What the task asks ▸ Reproduce the records line for line, beginning at their very first line and stopping after the line that contains "heeft goedgekeurd. Geef", which is included.

Records provided ▸

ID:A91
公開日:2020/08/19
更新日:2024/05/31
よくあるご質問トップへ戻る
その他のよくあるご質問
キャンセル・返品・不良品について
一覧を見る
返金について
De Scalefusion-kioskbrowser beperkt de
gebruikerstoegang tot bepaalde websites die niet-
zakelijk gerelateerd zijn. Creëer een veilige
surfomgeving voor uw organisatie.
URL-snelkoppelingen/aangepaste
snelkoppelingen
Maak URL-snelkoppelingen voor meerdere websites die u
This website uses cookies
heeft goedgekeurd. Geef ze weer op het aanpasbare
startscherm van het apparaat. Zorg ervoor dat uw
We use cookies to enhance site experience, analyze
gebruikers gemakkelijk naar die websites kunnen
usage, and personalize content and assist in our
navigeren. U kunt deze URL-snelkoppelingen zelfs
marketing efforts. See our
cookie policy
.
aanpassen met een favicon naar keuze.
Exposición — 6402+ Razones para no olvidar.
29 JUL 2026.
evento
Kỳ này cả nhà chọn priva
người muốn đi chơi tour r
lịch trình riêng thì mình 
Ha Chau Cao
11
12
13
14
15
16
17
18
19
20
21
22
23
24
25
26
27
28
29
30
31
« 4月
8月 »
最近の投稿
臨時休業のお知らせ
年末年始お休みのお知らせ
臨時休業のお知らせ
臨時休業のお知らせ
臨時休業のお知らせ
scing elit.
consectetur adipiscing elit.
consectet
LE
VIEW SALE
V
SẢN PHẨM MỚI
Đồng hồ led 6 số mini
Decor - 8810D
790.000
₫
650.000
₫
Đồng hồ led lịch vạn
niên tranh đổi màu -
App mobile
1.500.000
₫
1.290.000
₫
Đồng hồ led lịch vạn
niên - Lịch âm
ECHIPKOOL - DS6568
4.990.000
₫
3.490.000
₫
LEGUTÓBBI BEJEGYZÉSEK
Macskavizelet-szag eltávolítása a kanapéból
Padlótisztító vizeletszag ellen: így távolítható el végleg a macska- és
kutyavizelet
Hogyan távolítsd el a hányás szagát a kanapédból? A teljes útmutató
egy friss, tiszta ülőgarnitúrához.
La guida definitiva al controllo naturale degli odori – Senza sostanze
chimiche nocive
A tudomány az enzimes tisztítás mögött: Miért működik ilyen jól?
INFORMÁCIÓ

Task result ▸
ID:A91
公開日:2020/08/19
更新日:2024/05/31
よくあるご質問トップへ戻る
その他のよくあるご質問
キャンセル・返品・不良品について
一覧を見る
返金について
De Scalefusion-kioskbrowser beperkt de
gebruikerstoegang tot bepaalde websites die niet-
zakelijk gerelateerd zijn. Creëer een veilige
surfomgeving voor uw organisatie.
URL-snelkoppelingen/aangepaste
snelkoppelingen
Maak URL-snelkoppelingen voor meerdere websites die u
This website uses cookies
heeft goedgekeurd. Geef ze weer op het aanpasbare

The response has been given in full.